The Department of Information and Communications Technology (DICT) has joined hands with the Department of Social Welfare and Development (DSWD), through the Inter-Agency Council Against Child Pornography (IACACP), and other child protection organizations to raise awareness about the online dangers the Filipino youth face today, particularly the risk of online sexual exploitation, during the Child Online Protection Summit 2017, held last November 23-24, 2017.

The two-day summit’s theme was “Enabling Dynamic Partnerships: The Role of Everyone to Protect Children and Young People Safe and Secure Online,’ highlighting the shared responsibility to protect children online.

Participants from various national government agencies, local government units, international organizations, businesses and communities, as well as members of the media and the academe, contributed to the discussion, sharing their insights and best practices towards developing child online safeguarding standards and mechanisms, as mandated in Section 11 of the RA 10929, also known as The Free Internet in Public Places Act.

In his presentation on the draft IRR, Assistant Secretary Alan Silor said that following the approval of the draft IRR, the DICT will come up with a child online safeguarding policy within one year from the effectivity of the law.

A series of presentations and panel discussions ensued, starting with the National Government, Local Government and Communities and International Organizations on Day 1.

The absence of COP centers and the insufficient number of social workers to respond to the growing reported cases of Online Sexual Abuse and Exploitation of Children (OSAEC) are among the challenges hounding the current online safety landscape.

Wisit Atipayakoon from the ITU Regional Office for Asia and the Pacific emphasized the need to define the COP landscape, “What are we protecting children from? We need to identify COP indicators and do more surveys.”

“There needs to be an understanding of what online sexual abuse does to children. We need to change parents’ understanding on what happens to their children,” Lotta Sylwander from UNICEF Philippines added.

The second day of the summit saw discussions on digital parenting, cybersafety education, media guidelines and the telco industry’s contributions to child online protection.
During one of the discussions, the role of the parents in protecting children online stood out.

Dr. Peachy Gonzales of The Rainbow Playroom said, “Parents must impose rules. Don’t be afraid to talk to your children about the Internet.”

In her presentation, Prof.

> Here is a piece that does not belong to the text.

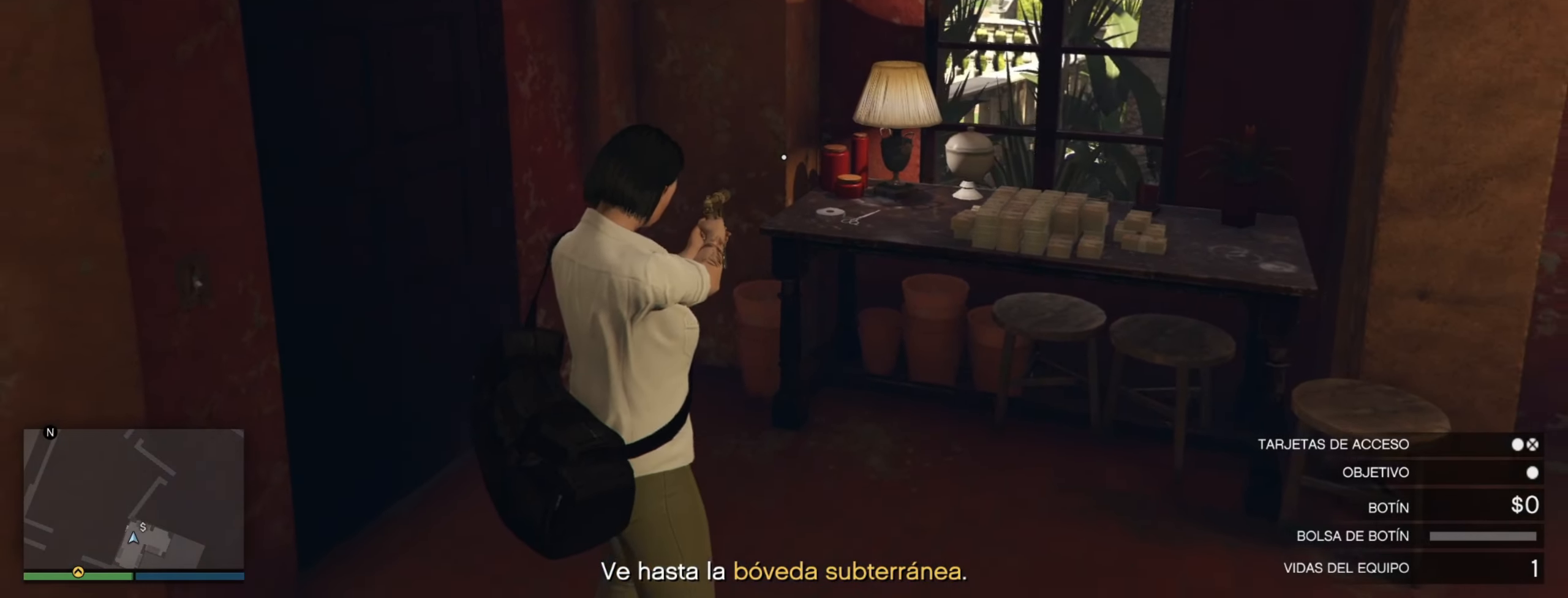
{"keys": [], "events": []}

Nina  Era of Reintegration for Care and Wholeness (RCW) Foundation said, “Parents need to be sensitive about the changes in their children’s behavior that may indicate that they are being victimized.”

The summit proved that the plight against online sexual exploitation of children is a national priority. While the national and local governments need to strengthen their efforts in addressing child online sexual abuse, it is crucial to tune in to families and communities with their greater influence to their children’s social development.

In her message, DICT Director Maria Teresa Magno-Garcia of the National ICT Governance Service said, “Our eyes have seen, our ears have heard the dark realities in the online world, and we must not stop at seeing and hearing, but we must start doing something about them both online and offline and, ultimately, we must start at HOME.”